**Input records**
◆ ◆ ◆ ◆

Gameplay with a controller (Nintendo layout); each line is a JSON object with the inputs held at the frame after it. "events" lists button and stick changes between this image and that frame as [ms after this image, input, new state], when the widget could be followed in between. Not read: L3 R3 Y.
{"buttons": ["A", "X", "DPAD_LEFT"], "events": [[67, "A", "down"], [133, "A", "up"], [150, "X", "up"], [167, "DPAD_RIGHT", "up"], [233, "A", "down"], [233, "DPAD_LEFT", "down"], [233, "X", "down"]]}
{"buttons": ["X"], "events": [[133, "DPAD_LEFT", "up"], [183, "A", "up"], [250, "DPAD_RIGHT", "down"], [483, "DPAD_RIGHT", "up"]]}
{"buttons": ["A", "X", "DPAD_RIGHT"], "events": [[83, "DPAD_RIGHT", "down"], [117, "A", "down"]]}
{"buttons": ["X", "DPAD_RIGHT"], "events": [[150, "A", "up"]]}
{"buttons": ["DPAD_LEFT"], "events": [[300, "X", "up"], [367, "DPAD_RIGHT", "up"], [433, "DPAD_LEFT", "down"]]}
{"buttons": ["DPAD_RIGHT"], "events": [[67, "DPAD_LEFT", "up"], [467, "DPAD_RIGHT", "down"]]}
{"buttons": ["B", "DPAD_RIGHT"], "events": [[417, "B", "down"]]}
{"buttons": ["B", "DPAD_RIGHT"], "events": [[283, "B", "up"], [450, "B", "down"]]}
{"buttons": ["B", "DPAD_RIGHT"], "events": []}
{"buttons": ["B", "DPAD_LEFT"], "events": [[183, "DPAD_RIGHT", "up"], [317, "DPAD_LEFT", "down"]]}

◆ ◆ ◆ ◆

**Exercise goal**
All lines in the material are to be returned exactly.

**Answer to this task**
Gameplay with a controller (Nintendo layout); each line is a JSON object with the inputs held at the frame after it. "events" lists button and stick changes between this image and that frame as [ms after this image, input, new state], when the widget could be followed in between. Not read: L3 R3 Y.
{"buttons": ["A", "X", "DPAD_LEFT"], "events": [[67, "A", "down"], [133, "A", "up"], [150, "X", "up"], [167, "DPAD_RIGHT", "up"], [233, "A", "down"], [233, "DPAD_LEFT", "down"], [233, "X", "down"]]}
{"buttons": ["X"], "events": [[133, "DPAD_LEFT", "up"], [183, "A", "up"], [250, "DPAD_RIGHT", "down"], [483, "DPAD_RIGHT", "up"]]}
{"buttons": ["A", "X", "DPAD_RIGHT"], "events": [[83, "DPAD_RIGHT", "down"], [117, "A", "down"]]}
{"buttons": ["X", "DPAD_RIGHT"], "events": [[150, "A", "up"]]}
{"buttons": ["DPAD_LEFT"], "events": [[300, "X", "up"], [367, "DPAD_RIGHT", "up"], [433, "DPAD_LEFT", "down"]]}
{"buttons": ["DPAD_RIGHT"], "events": [[67, "DPAD_LEFT", "up"], [467, "DPAD_RIGHT", "down"]]}
{"buttons": ["B", "DPAD_RIGHT"], "events": [[417, "B", "down"]]}
{"buttons": ["B", "DPAD_RIGHT"], "events": [[283, "B", "up"], [450, "B", "down"]]}
{"buttons": ["B", "DPAD_RIGHT"], "events": []}
{"buttons": ["B", "DPAD_LEFT"], "events": [[183, "DPAD_RIGHT", "up"], [317, "DPAD_LEFT", "down"]]}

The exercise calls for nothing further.